Die Information der Betroffenen über ihre Verfahrensrechte muss rechtzeitig, das heisst spätestens nach Abschluss der Hausdurchsuchung, und inhaltlich ausreichend erfolgen. Dass sie hier erfolgt wäre, lässt sich den Hausdurchsuchungsprotokollen nicht entnehmen. Ein blosser Abdruck von – nicht einmal einschlägigen – Gesetzesbestimmungen auf der Rückseite der verwendeten Formulare vermag als ausreichende Orientierung der Betroffenen über ihr Siegelungsrecht offensichtlich nicht zu genügen. Die Untersuchungsleitung hat vielmehr verständliche Informationen im Sinne der obigen Erwägungen (E. 5.3) rechtzeitig abzugeben. Dies gilt zumindest bei von Hausdurchsuchungen betroffenen juristischen Laien. Dass eine solche Information erfolgt sei, hat die Verfahrensleitung (aus Rechtssicherheitsgründen und in ihrem eigenen Beweissicherungsinteresse) ausdrücklich und nachvollziehbar zu protokollieren (vgl. Art. 143 Abs. 2 i.V.m. Abs. 1 lit. c StPO). Ohne den Nachweis einer ausreichenden Information der Betroffenen über ihre Verfahrensrechte ist eine “konkludente” Einwilligung in die Durchsuchung nicht zu vermuten (…) [E. 5.7, Hervorhebungen durch mich].

In der Folge hält das Bundesgericht zudem fest, dass die verwendeten Protokollformulare mit den ankreuzbaren Kästchen und die Durchsuchungsbefehle selbst nicht reichen, um die erfolgte Belehrung zu belegen. Das heisst, dass die nachträglich auf Instruktion des Rechtsvertreters hin geltend gemachte Siegelung frist- und formgültig erfolgt ist.

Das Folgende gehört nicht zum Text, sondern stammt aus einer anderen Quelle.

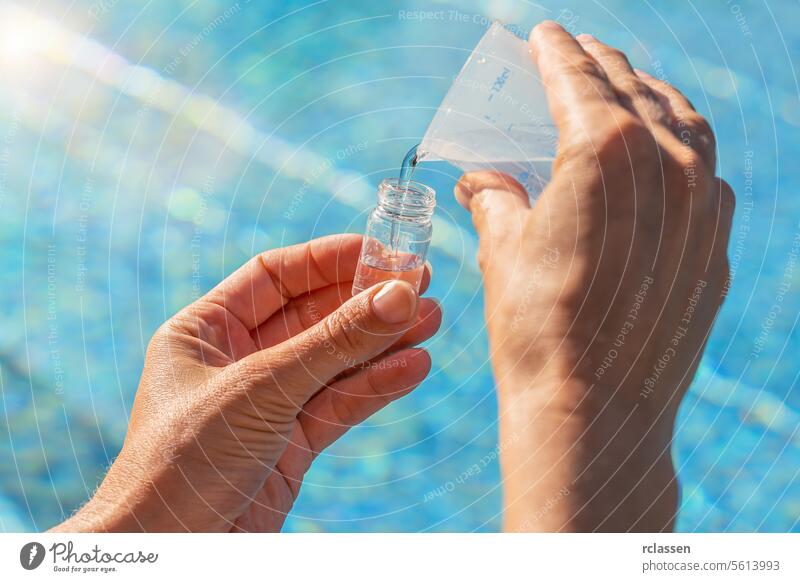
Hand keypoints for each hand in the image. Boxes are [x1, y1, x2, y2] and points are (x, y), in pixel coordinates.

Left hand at [52, 234, 440, 531]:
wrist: (172, 553)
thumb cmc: (181, 463)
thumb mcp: (260, 389)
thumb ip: (332, 343)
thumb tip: (398, 294)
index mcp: (205, 331)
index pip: (275, 276)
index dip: (328, 260)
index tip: (380, 252)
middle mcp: (237, 361)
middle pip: (313, 316)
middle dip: (366, 302)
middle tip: (419, 284)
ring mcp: (267, 403)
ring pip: (335, 362)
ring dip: (382, 342)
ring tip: (431, 320)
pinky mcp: (291, 445)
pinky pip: (340, 404)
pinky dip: (377, 387)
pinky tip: (413, 367)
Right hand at [454, 22, 732, 530]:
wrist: (595, 410)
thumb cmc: (537, 328)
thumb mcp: (502, 251)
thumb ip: (495, 199)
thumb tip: (480, 179)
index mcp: (604, 151)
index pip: (577, 78)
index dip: (554, 51)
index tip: (543, 35)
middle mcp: (667, 164)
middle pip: (632, 89)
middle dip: (600, 66)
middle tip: (577, 53)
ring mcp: (704, 204)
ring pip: (683, 122)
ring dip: (650, 98)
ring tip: (627, 90)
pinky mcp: (715, 244)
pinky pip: (706, 173)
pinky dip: (681, 149)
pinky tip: (663, 157)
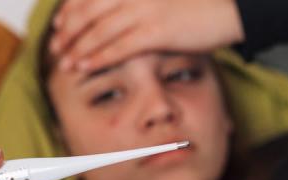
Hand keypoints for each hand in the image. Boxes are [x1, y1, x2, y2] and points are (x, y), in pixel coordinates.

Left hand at [48, 0, 244, 72]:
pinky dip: (98, 57)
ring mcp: (145, 10)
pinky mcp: (156, 30)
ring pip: (99, 30)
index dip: (71, 9)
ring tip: (64, 60)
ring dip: (77, 46)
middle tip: (55, 46)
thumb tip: (119, 15)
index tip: (59, 24)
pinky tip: (84, 65)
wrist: (231, 7)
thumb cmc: (200, 5)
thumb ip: (138, 4)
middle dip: (68, 30)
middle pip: (90, 11)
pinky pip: (119, 47)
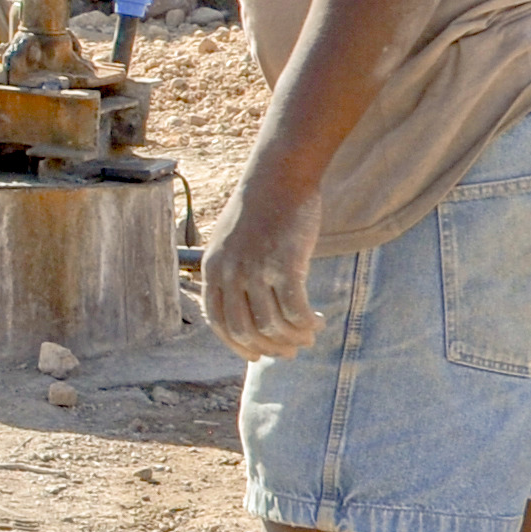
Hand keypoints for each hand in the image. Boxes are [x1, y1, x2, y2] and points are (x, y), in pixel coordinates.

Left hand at [203, 164, 326, 362]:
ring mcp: (256, 269)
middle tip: (291, 352)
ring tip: (310, 335)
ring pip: (273, 325)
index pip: (219, 322)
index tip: (257, 356)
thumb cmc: (262, 208)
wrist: (280, 176)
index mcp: (213, 268)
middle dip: (270, 348)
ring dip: (294, 337)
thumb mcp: (233, 242)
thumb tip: (250, 310)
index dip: (237, 345)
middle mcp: (230, 272)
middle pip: (246, 331)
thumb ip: (234, 272)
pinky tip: (318, 321)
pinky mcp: (285, 265)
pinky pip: (296, 311)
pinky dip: (307, 324)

Das Bundesgericht hat schliesslich auch das nachträgliche Siegelungsbegehren eines Anwalts als rechtswirksam beurteilt:

Ein nach den vorliegenden Umständen rechtzeitiges Siegelungsgesuch hat auch der Beschwerdeführer 3 bezüglich der sichergestellten Anwaltskorrespondenz eingereicht (vgl. Art. 248 Abs. 1 i.V.m. Art. 264 Abs. 1 lit. a und lit. c und Abs. 3 StPO), zumal der betroffene Anwalt (und Mitinhaber der Anwaltsakten) erst nachträglich von den Sicherstellungen erfuhr und dann zeitnah (auch im eigenen Namen) ein förmliches Siegelungsbegehren stellte. Damit hat ebenfalls eine Siegelung der sichergestellten Anwaltsakten (bzw. anwaltlichen elektronischen Dateien) zu erfolgen. Die von den Beschwerdeführern 1 und 3 diesbezüglich geltend gemachten Geheimnisschutzgründe sind – im Falle eines Entsiegelungsgesuches der Untersuchungsbehörde – vom zuständigen Zwangsmassnahmengericht zu prüfen.

Leider hatte das Bundesgericht die Verhältnismässigkeit der Zwangsmassnahmen nicht zu prüfen. Angesichts des Übertretungsvorhalts (Lotteriegesetz) wäre es wohl nicht leicht gefallen, die Verhältnismässigkeit zu begründen.